## REQUIRED ACTION
Your answer must be the full set of records, repeated exactly.

## Records drawn from a dataset
_ _ _ _
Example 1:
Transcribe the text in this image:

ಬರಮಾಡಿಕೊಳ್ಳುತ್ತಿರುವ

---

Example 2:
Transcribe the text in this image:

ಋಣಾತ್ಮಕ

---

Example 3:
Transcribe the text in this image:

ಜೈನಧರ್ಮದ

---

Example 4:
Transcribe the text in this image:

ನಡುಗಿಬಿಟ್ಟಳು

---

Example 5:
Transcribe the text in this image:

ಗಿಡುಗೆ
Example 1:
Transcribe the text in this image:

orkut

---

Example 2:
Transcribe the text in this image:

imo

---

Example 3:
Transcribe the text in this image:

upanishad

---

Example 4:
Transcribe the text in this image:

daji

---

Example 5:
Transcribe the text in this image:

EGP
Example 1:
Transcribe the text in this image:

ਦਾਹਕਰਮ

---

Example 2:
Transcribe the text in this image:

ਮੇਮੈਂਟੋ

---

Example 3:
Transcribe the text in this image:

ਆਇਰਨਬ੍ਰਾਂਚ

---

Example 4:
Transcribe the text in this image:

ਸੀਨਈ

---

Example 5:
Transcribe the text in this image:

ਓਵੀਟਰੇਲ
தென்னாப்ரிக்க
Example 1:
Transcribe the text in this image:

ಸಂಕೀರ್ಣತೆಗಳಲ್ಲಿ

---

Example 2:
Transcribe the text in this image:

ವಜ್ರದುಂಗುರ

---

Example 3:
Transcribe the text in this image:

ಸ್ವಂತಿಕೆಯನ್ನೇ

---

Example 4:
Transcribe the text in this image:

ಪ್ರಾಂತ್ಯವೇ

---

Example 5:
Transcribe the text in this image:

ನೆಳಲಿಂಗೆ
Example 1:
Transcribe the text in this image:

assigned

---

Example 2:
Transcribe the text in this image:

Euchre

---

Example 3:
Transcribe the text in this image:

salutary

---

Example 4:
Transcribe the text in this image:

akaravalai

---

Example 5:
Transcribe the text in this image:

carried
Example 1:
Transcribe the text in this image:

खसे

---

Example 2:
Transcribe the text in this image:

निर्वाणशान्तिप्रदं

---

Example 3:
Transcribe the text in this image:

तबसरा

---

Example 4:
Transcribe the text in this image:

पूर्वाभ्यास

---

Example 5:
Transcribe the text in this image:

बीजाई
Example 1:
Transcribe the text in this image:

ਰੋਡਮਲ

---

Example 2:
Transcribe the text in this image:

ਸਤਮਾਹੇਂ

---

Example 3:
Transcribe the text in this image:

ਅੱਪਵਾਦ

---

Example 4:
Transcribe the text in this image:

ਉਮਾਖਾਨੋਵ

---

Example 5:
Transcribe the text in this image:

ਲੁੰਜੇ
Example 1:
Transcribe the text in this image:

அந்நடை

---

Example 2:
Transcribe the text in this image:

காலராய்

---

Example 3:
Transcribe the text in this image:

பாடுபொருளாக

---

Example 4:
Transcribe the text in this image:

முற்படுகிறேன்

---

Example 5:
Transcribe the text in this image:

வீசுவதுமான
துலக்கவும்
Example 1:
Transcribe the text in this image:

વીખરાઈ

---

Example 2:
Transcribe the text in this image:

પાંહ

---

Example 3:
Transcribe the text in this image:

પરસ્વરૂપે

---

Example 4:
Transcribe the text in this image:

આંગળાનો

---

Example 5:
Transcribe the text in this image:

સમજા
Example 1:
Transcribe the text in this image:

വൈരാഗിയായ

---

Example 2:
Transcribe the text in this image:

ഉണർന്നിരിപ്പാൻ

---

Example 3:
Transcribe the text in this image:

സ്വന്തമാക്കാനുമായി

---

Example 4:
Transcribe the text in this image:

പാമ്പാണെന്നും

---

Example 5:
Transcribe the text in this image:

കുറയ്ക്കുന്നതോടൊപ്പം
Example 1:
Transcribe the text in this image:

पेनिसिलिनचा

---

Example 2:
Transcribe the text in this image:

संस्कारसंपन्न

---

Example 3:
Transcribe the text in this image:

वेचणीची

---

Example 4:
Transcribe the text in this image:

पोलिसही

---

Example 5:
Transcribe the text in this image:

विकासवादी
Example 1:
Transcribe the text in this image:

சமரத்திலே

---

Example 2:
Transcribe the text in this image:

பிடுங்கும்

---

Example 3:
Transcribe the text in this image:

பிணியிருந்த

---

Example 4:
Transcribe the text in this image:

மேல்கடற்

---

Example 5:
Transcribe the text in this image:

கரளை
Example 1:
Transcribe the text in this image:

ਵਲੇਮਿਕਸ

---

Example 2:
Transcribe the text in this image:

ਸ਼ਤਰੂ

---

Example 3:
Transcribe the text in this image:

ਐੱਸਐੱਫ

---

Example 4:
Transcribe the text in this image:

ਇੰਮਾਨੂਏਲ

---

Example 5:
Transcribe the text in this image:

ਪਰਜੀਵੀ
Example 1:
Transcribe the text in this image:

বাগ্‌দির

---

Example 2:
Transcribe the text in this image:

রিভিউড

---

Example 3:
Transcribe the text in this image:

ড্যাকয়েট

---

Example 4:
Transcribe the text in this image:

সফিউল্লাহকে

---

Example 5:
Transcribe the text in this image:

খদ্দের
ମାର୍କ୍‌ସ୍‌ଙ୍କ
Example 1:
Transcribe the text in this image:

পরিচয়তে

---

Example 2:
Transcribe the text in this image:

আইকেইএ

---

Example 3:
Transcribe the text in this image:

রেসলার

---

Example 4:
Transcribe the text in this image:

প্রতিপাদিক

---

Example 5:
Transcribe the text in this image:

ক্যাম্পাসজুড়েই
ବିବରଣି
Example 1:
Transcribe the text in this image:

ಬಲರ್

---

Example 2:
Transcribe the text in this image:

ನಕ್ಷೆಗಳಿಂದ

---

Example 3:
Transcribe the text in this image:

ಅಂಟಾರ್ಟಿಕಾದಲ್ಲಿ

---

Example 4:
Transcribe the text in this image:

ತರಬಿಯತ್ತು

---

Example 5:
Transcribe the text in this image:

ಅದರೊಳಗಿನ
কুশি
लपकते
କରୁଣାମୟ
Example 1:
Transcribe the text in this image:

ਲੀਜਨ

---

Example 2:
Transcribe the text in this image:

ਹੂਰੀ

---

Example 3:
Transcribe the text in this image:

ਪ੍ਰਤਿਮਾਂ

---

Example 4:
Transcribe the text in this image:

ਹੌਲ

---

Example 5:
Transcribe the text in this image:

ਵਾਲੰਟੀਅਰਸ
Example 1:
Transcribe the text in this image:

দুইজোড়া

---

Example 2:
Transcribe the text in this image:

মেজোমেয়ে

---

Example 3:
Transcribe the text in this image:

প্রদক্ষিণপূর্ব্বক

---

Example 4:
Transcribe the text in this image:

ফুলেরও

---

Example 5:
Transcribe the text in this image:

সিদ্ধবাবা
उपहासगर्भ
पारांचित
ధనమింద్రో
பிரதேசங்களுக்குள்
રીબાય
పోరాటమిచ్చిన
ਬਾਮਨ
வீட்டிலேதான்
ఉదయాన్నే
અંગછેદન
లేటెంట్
_ _ _ _
## TASK OUTPUT
Example 1:
Transcribe the text in this image:

ಬರಮಾಡಿಕೊಳ್ಳುತ್ತಿರುವ

---

Example 2:
Transcribe the text in this image:

ಋಣಾತ್ಮಕ

---

Example 3:
Transcribe the text in this image:

ಜೈನಧರ್ಮದ

---

Example 4:
Transcribe the text in this image:

ನಡುಗಿಬಿಟ್ಟಳು

---

Example 5:
Transcribe the text in this image:

ಗಿಡುಗೆ
Example 1:
Transcribe the text in this image:

orkut

---

Example 2:
Transcribe the text in this image:

imo

---

Example 3:
Transcribe the text in this image:

upanishad

---

Example 4:
Transcribe the text in this image:

daji

---

Example 5:
Transcribe the text in this image:

EGP
Example 1:
Transcribe the text in this image:

ਦਾਹਕਰਮ

---

Example 2:
Transcribe the text in this image:

ਮੇਮੈਂਟੋ

---

Example 3:
Transcribe the text in this image:

ਆਇਰਨਬ੍ਰਾਂਚ

---

Example 4:
Transcribe the text in this image:

ਸੀਨਈ

---

Example 5:
Transcribe the text in this image:

ਓਵੀਟਰੇਲ
தென்னாப்ரிக்க
Example 1:
Transcribe the text in this image:

ಸಂಕೀರ್ಣತೆಗಳಲ್ಲಿ

---

Example 2:
Transcribe the text in this image:

ವಜ್ರದುಂಗುರ

---

Example 3:
Transcribe the text in this image:

ಸ್ವಂತಿಕೆಯನ್ನೇ

---

Example 4:
Transcribe the text in this image:

ಪ್ರಾಂತ್ಯವೇ

---

Example 5:
Transcribe the text in this image:

ನೆಳಲಿಂಗೆ
Example 1:
Transcribe the text in this image:

assigned

---

Example 2:
Transcribe the text in this image:

Euchre

---

Example 3:
Transcribe the text in this image:

salutary

---

Example 4:
Transcribe the text in this image:

akaravalai

---

Example 5:
Transcribe the text in this image:

carried
Example 1:
Transcribe the text in this image:

खसे

---

Example 2:
Transcribe the text in this image:

निर्वाणशान्तिप्रदं

---

Example 3:
Transcribe the text in this image:

तबसरा

---

Example 4:
Transcribe the text in this image:

पूर्वाभ्यास

---

Example 5:
Transcribe the text in this image:

बीजाई
Example 1:
Transcribe the text in this image:

ਰੋਡਮਲ

---

Example 2:
Transcribe the text in this image:

ਸਤਮਾਹੇਂ

---

Example 3:
Transcribe the text in this image:

ਅੱਪਵਾਦ

---

Example 4:
Transcribe the text in this image:

ਉਮਾਖਾਨੋਵ

---

Example 5:
Transcribe the text in this image:

ਲੁੰਜੇ
Example 1:
Transcribe the text in this image:

அந்நடை

---

Example 2:
Transcribe the text in this image:

காலராய்

---

Example 3:
Transcribe the text in this image:

பாடுபொருளாக

---

Example 4:
Transcribe the text in this image:

முற்படுகிறேன்

---

Example 5:
Transcribe the text in this image:

வீசுவதுமான
துலக்கவும்
Example 1:
Transcribe the text in this image:

વીખરાઈ

---

Example 2:
Transcribe the text in this image:

પાંહ

---

Example 3:
Transcribe the text in this image:

પરસ્વરૂપે

---

Example 4:
Transcribe the text in this image:

આંગળાનો

---

Example 5:
Transcribe the text in this image:

સમજા
Example 1:
Transcribe the text in this image:

വൈരാഗിയായ

---

Example 2:
Transcribe the text in this image:

ഉണർന്നിരിപ്പാൻ

---

Example 3:
Transcribe the text in this image:

സ്വന്തമാക്കാനുമായി

---

Example 4:
Transcribe the text in this image:

പാമ്പാണെന്നും

---

Example 5:
Transcribe the text in this image:

കുറയ്ക്കുന്നതോടൊപ്പം
Example 1:
Transcribe the text in this image:

पेनिसिलिनचा

---

Example 2:
Transcribe the text in this image:

संस्कारसंपन्न

---

Example 3:
Transcribe the text in this image:

वेचणीची

---

Example 4:
Transcribe the text in this image:

पोलिसही

---

Example 5:
Transcribe the text in this image:

विकासवादी
Example 1:
Transcribe the text in this image:

சமரத்திலே

---

Example 2:
Transcribe the text in this image:

பிடுங்கும்

---

Example 3:
Transcribe the text in this image:

பிணியிருந்த

---

Example 4:
Transcribe the text in this image:

மேல்கடற்

---

Example 5:
Transcribe the text in this image:

கரளை
Example 1:
Transcribe the text in this image:

ਵਲੇਮਿਕਸ

---

Example 2:
Transcribe the text in this image:

ਸ਼ਤਰੂ

---

Example 3:
Transcribe the text in this image:

ਐੱਸਐੱਫ

---

Example 4:
Transcribe the text in this image:

ਇੰਮਾਨੂਏਲ

---

Example 5:
Transcribe the text in this image:

ਪਰਜੀਵੀ
Example 1:
Transcribe the text in this image:

বাগ্‌দির

---

Example 2:
Transcribe the text in this image:

রিভিউড

---

Example 3:
Transcribe the text in this image:

ড্যাকয়েট

---

Example 4:
Transcribe the text in this image:

সফিউল্লাহকে

---

Example 5:
Transcribe the text in this image:

খদ্দের
ମାର୍କ୍‌ସ୍‌ଙ୍କ
Example 1:
Transcribe the text in this image:

পরিচয়তে

---

Example 2:
Transcribe the text in this image:

আইকেইএ

---

Example 3:
Transcribe the text in this image:

রেসলার

---

Example 4:
Transcribe the text in this image:

প্রতিপাদিক

---

Example 5:
Transcribe the text in this image:

ক্যাম্পাসজুড়েই
ବିବରଣି
Example 1:
Transcribe the text in this image:

ಬಲರ್

---

Example 2:
Transcribe the text in this image:

ನಕ್ಷೆಗಳಿಂದ

---

Example 3:
Transcribe the text in this image:

ಅಂಟಾರ್ಟಿಕಾದಲ್ಲಿ

---

Example 4:
Transcribe the text in this image:

ತರಬಿಯತ್ತು

---

Example 5:
Transcribe the text in this image:

ಅದರೊಳಗಿನ
কুশি
लपकते
କରୁଣାମୟ
Example 1:
Transcribe the text in this image:

ਲੀਜਨ

---

Example 2:
Transcribe the text in this image:

ਹੂਰੀ

---

Example 3:
Transcribe the text in this image:

ਪ੍ਰਤਿਮਾਂ

---

Example 4:
Transcribe the text in this image:

ਹੌਲ

---

Example 5:
Transcribe the text in this image:

ਵਾਲੰਟੀਅਰਸ
Example 1:
Transcribe the text in this image:

দুইজোড়া

---

Example 2:
Transcribe the text in this image:

মেজোমেয়ে

---

Example 3:
Transcribe the text in this image:

প্রদক্ষিণপূর্ব্বক

---

Example 4:
Transcribe the text in this image:

ফুলেরও

---

Example 5:
Transcribe the text in this image:

সিদ্ধবাবা
उपहासगर्भ
पारांचित
ధనమింద్రో
பிரதேசங்களுக்குள்
રીબાય
పోరాటమిచ్చిన
ਬਾਮਨ
வீட்டிலேதான்
ఉదయాన్నే
અંગછેદન
లేటెంట్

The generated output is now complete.